The decision came a day after judges heard another case involving the doctrine of state secrets, which sometimes requires lawsuits to be dismissed that disclose information that could harm national security. In its split ruling on Thursday, the court ruled that doctrine barred Abu Zubaida, who was waterboarded more than 60 times and is being held without charge in Guantanamo Bay, from taking testimony from two CIA contractors who were instrumental in his brutal interrogation.
Friday’s decision was more modest and technical. This involved surveillance undertaken by Craig Monteil, an FBI informant who was unable to provide any public evidence of wrongdoing. On the contrary, after Mr. Monteil started talking about jihad and violence at a mosque in Irvine, California, the community leader contacted the FBI to report him.

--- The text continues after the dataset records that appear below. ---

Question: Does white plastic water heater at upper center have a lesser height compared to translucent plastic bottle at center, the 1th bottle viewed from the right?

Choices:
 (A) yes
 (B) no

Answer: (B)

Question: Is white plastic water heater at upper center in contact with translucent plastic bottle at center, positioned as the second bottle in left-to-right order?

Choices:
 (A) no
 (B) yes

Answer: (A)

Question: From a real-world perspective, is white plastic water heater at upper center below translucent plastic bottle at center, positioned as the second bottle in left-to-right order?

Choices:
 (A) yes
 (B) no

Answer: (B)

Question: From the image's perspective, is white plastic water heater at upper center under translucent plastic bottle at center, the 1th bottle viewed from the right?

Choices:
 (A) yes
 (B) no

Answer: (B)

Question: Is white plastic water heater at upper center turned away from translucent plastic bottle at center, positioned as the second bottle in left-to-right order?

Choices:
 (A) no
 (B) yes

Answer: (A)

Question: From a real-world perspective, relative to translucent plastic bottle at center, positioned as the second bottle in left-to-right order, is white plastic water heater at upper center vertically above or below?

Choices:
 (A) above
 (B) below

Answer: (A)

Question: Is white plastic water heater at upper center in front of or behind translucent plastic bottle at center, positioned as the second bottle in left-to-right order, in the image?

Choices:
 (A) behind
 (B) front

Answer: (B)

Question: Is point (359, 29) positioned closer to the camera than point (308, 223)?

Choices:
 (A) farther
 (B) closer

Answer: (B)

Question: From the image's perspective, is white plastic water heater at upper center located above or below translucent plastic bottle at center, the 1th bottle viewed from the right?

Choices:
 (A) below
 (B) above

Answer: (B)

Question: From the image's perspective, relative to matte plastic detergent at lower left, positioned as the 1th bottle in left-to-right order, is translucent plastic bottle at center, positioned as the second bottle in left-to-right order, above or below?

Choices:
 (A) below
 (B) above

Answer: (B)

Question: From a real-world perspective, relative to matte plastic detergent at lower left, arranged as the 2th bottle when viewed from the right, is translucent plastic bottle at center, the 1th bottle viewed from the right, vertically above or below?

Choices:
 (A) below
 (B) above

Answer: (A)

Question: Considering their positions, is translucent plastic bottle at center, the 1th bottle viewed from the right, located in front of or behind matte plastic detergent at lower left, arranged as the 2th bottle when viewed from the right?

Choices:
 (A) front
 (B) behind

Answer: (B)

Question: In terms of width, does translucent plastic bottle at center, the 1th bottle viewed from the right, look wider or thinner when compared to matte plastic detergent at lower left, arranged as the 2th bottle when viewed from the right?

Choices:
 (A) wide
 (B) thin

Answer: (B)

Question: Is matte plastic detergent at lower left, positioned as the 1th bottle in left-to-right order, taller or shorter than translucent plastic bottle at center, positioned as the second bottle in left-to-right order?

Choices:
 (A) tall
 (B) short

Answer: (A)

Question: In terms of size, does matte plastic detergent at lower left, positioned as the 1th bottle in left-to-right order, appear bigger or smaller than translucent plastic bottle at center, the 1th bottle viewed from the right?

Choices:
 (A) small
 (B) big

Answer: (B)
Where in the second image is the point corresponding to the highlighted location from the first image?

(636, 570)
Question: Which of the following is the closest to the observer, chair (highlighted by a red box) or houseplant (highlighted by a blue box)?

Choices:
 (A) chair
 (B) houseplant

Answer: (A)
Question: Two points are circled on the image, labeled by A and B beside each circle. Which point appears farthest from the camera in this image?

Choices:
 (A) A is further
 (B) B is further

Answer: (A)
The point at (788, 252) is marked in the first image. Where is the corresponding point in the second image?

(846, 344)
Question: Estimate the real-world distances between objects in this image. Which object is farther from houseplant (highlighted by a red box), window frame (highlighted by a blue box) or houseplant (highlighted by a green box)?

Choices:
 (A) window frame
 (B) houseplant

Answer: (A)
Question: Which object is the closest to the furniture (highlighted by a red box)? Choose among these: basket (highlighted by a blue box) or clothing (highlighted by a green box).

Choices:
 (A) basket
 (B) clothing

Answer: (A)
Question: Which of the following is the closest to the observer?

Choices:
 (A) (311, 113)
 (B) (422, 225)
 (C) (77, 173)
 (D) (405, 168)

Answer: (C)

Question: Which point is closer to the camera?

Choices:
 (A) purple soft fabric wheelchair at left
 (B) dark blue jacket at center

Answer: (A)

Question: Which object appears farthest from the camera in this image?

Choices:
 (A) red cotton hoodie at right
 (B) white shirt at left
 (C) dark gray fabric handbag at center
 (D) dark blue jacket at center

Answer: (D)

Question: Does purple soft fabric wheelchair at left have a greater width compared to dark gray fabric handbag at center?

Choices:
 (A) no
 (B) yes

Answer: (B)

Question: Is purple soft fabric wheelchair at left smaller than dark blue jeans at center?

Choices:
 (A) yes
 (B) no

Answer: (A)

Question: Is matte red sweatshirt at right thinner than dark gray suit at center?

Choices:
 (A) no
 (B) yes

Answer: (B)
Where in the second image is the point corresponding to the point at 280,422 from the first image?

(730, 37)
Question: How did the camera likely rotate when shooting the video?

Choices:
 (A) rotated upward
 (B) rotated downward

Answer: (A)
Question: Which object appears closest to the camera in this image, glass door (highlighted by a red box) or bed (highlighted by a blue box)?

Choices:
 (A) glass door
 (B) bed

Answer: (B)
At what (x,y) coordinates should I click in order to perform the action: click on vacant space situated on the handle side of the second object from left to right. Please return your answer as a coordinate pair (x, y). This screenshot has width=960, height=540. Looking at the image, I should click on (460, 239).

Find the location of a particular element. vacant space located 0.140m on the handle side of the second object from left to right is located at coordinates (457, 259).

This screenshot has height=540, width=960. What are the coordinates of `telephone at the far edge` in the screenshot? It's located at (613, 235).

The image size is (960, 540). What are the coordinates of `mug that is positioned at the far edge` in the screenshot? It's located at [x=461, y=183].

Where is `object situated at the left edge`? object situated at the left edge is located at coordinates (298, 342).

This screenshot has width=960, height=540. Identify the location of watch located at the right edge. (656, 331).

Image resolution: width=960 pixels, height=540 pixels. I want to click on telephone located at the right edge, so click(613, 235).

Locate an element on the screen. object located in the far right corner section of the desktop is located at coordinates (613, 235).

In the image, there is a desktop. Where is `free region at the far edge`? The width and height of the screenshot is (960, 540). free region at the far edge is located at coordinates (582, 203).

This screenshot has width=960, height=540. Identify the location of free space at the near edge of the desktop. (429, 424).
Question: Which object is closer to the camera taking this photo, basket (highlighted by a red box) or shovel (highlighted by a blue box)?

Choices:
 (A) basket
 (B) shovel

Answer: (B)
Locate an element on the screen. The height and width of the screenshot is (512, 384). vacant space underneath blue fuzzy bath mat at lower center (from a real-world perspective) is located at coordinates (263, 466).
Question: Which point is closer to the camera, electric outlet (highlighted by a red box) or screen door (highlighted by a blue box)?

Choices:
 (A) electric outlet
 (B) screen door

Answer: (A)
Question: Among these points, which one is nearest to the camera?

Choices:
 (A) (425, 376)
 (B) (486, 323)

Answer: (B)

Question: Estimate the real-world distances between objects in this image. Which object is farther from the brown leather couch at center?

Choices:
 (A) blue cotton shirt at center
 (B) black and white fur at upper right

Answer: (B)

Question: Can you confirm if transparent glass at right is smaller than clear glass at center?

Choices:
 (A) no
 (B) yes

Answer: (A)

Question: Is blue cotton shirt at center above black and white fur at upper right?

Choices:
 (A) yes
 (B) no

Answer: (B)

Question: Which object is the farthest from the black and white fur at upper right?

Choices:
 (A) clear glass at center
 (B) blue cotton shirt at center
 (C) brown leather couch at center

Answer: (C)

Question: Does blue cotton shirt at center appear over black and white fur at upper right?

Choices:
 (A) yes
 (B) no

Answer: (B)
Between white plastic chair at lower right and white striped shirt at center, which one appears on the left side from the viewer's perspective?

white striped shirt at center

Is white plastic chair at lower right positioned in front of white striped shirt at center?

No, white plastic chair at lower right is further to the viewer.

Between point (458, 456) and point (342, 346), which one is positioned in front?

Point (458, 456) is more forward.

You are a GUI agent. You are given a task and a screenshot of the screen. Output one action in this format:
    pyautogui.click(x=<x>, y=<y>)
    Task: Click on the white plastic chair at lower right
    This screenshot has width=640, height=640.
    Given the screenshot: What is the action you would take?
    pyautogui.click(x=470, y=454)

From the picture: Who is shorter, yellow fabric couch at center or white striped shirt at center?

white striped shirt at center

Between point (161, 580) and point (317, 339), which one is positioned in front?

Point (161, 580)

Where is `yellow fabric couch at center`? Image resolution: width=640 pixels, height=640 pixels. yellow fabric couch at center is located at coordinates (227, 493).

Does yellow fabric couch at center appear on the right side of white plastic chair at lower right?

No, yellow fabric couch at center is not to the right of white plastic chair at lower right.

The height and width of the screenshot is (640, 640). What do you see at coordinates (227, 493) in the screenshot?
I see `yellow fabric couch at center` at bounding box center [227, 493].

Three men spied on by Mr. Monteil sued the FBI and the agents who ran it, alleging, among other things, that their right to practice their religion had been violated. The government chose to dismiss these claims, citing state secret privilege and stating that disclosing information needed to defend the suit would endanger national security.
In 2019, the U.S. Court of Appeals for the Ninth Circuit ruled in favor of the plaintiffs. The Court of Appeal stated that a provision of the Foreign Intelligence Surveillance Act of 1978, or FISA, established procedures for reviewing information relating to national security, and that the trial judge should have used them instead of dismissing the case after the government resorted to the doctrine of national security. secrets.
“Congress wanted FISA to supplant the privilege of government secrecy,” Judge Marsha S. Berzon wrote unanimously to a panel of three appellate court judges.
Judge Samuel A. Alito, Jr., in a letter to the court, stated that this was a misreading of FISA. He wrote that there was no indication that Congress intended to influence the privilege.
“FISA does not invoke state secret privilege,” he wrote. “It does not mention the privilege by name or use any identifiable synonym, and the only reference to the subject matter of the privilege reflects a desire to avoid changing the privilege law.”
Moreover, the statute serves a different purpose than the privilege, he wrote. He wrote that according to FISA, “the main issue is the legality of surveillance.”
But, he added, “we have never suggested that the claim of state secret privilege could be refuted by proving that the evidence was obtained illegally.”
Judge Alito wrote that the appeals court has yet to decide several important issues in FBI v. Fazagi, no. 20-828, including whether the fundamental issue of whether the state secret privilege applies.
Brian R. Frazell, a lawyer at the Center for Constitutional Responsibility who filed in support of Muslim men under surveillance, said the decision could have been worse.
“While we are disappointed that the court did not recognize that FISA is a substitute for the privilege of state secrets,” he said in a statement, “we are pleased that the court stopped there, leaving other issues open in a way that could allow prosecution of this and other cases.”